In Illinois, SSDI representation includes both attorneys (licensed to practice law) and non-attorney representatives — individuals accredited by the SSA who can represent claimants at all stages short of federal court. Both types work under the same contingency fee structure and are subject to SSA oversight.
The distinction matters if your case reaches federal district court, where only a licensed attorney can represent you. For most claimants moving through the administrative process, both types of representation are legally permitted and common.
Tinley Park sits in the southwest suburbs of Chicago, within the jurisdiction of SSA's Chicago-area field offices and hearing offices. Illinois disability determinations at the initial and reconsideration stages go through DDS (Disability Determination Services), a state agency that reviews claims under federal SSA standards.
Not every claim benefits equally from attorney involvement. Several factors influence this:
One reason claimants seek representation is the financial scope of what's being decided. SSDI includes a five-month waiting period before benefits begin, and processing delays mean many approved claimants are owed substantial back pay — retroactive benefits from their established onset date.
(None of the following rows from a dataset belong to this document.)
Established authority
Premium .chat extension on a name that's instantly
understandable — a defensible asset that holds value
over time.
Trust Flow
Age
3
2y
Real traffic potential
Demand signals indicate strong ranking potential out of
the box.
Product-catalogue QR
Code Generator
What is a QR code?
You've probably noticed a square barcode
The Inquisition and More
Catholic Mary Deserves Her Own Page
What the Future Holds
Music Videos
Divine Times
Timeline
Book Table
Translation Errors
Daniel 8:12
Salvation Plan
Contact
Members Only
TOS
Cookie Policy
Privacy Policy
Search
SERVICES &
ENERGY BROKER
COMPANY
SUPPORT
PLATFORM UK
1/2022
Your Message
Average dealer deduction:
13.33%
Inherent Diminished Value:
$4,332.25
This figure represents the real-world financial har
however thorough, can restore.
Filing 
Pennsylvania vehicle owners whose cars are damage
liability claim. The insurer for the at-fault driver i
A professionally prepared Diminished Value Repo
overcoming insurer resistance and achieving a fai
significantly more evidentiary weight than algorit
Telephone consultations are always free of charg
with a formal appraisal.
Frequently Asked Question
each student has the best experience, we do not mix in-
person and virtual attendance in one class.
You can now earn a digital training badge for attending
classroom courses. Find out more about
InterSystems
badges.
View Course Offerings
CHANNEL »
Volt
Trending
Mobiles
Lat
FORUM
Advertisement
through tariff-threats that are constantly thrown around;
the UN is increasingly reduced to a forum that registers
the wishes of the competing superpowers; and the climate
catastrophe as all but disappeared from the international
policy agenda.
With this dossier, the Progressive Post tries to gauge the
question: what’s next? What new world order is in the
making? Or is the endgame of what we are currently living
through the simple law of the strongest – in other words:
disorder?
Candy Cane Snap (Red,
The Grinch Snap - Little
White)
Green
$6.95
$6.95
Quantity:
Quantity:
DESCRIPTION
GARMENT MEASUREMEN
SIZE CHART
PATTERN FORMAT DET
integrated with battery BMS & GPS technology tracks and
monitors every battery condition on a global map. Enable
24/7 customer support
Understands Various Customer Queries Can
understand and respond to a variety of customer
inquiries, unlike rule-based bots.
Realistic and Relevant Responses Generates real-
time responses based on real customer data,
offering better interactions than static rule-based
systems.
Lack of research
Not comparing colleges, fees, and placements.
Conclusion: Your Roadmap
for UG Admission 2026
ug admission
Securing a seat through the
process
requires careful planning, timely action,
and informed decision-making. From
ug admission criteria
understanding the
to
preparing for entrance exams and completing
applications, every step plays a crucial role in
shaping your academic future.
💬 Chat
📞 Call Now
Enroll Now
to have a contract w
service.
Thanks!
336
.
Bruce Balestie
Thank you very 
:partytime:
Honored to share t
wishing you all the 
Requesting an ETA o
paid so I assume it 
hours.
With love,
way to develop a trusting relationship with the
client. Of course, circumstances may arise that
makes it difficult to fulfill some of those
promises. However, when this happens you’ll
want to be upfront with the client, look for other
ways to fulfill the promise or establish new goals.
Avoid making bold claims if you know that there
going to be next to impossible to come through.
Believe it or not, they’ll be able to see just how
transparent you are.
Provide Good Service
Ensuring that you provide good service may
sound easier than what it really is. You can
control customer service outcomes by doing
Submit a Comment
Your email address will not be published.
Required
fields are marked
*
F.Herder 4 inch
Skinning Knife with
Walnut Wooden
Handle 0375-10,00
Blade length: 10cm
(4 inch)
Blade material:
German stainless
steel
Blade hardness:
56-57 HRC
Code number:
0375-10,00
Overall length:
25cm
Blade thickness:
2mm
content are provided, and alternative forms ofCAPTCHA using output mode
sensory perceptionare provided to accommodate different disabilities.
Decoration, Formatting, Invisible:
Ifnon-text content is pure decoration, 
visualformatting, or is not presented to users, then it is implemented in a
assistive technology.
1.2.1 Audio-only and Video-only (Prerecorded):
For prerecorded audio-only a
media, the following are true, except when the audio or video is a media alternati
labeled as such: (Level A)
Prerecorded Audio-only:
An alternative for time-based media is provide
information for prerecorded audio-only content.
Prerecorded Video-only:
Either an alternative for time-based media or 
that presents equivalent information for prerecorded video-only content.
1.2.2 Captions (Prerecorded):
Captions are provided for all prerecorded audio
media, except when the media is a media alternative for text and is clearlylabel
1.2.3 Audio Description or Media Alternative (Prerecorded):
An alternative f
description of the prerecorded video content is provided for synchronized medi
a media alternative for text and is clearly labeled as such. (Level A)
Back pay amounts vary widely based on your earnings history and how long the claim took to resolve.
After 24 months on SSDI, you become eligible for Medicare, regardless of age. For many claimants, that health coverage is as significant as the monthly payment.
These aren't small stakes. When a claim is denied at the ALJ level, the next steps — Appeals Council review or federal court — become significantly more difficult and time-consuming.
The landscape above describes how the system works and where attorneys typically operate within it. What it can't tell you is whether your specific medical evidence is strong enough to support approval, whether your work record establishes the required work credits, or which stage of the process represents your best opportunity.
Those answers live in the details of your own situation — your treatment history, your RFC, your age and work background, and where your claim currently stands.